What is it good for?

Speakers or rooms are commonly specified in this general style: +2 / -3 dB, 60 Hz - 16 Khz (or whatever)

Unfortunately this doesn't tell us much. One speaker or room might be quite flat and smooth within the reported constraints, wheras some other speaker or room might have a very rough frequency response within the same constraints.

Below are two room frequency response plots which both measure +7.8 / -7.4 dB, but the second plot looks better above 500 Hz--




The second measurement is smoother above 500 Hz, yielding a smaller Mean Absolute Deviation and a smaller Median Absolute Deviation--




In this case it is fairly easy for the eye to notice an improvement on the second measurement, though it is nice to have numeric confirmation. However, over months of gradual treatment of my room and tweaking of speakers, crossovers and EQ-- It was not uncommon to make treatment changes or tweaks might would show “improvement” on some features while also showing apparent “regression” of other frequency response features. Causing head-scratching evaluative puzzles such as, “Is improvement at 1 Khz worth a regression at 200 Hz?”

A fella with excellent ears, or given many hours to audition/compare each variant, might eventually let his ears break the tie. However, ears are easy to fool, and as long as a sound isn't horribly terrible, the ear tends to accomodate about any sound even if significantly flawed. Sometimes cold statistics might help inform treatment and tweaking decisions.

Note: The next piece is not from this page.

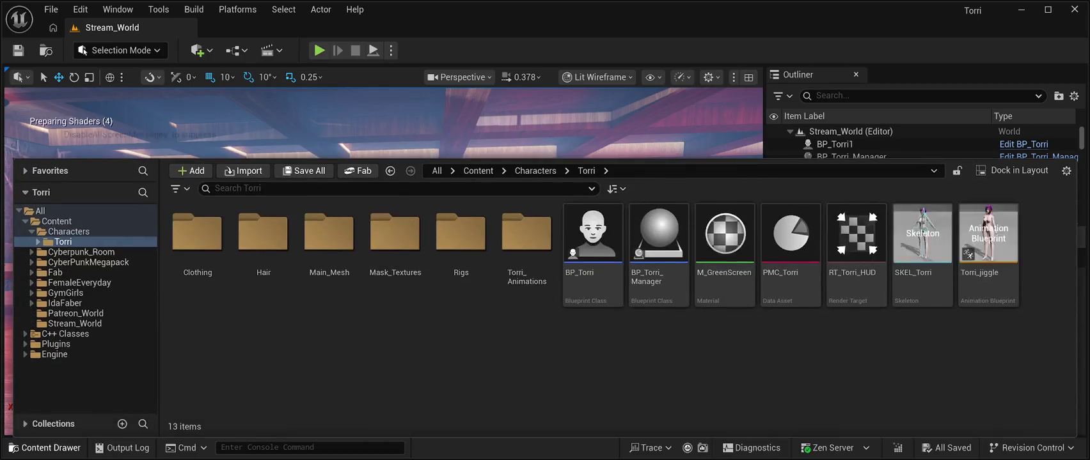
# Select BP_Torri, close the Content Drawer, and play-test Stream_World with the Torri character
pyautogui.click(593, 237)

The placebo effect-- If a person is emotionally involved, the ear might hear what the emotions want it to hear. The eye might see what the emotions want it to see. Additionally, it can sometimes be difficult for the eye to judge whether squiggle A is better or worse than squiggle B; difficult for the ear to judge whether sound A is better or worse than sound B.

Having spent time and money on treatment or tweaking, we might become emotionally invested in seeing/hearing improvement, regardless whether treatment or tweaking made any objective positive impact. An objective figure of merit such as Mean or Median Absolute Deviation might function as reality check on whether we are fooling ourselves.

Over many months of tweaking my room, I saved measurements after every tweak, using the excellent Room EQ Wizard. It is gratifying to review the steady improvement of the measurement stats over time-- Objective confirmation that the work earned positive results. The frequency response plots also show progressive improvement though it is sometimes difficult to judge “how much” Plot B looks better than Plot A. Sometimes, impossible to judge by eye alone.

Of course along the way I made failed treatment experiments requiring removal or modification. Numeric confirmation of failed experiments was equally useful.

For historic comparison of measurments, it is beneficial to always export the measurement txt files using the same smoothing amount. I have mostly used 24th octave smoothing, but any smoothing amount would allow valid historical comparison, provided that all comparative measurements use the same smoothing value. Of course comparative measurements should also be made under as close as possible identical conditions-- Using the same audio interface, microphone and preamp; using the same microphone location, etc.

The stats, except for Mean SPL, should be insensitive to level variation between measurements. For instance, if one measurement has a Mean Absolute Deviation of 2 dB at a Mean SPL of 80 dB, then it should yield that same Mean Absolute Deviation value of 2 dB at any other Mean SPL Level-- As long as the REW frequency response curve stays identical, then the Mean SPL shouldn't affect the other stats.

I suspect that the most unbiased comparisons might best be based on un-smoothed exported REW measurements, especially if trying to compare non-flat frequency responses via the Smoothness Stats.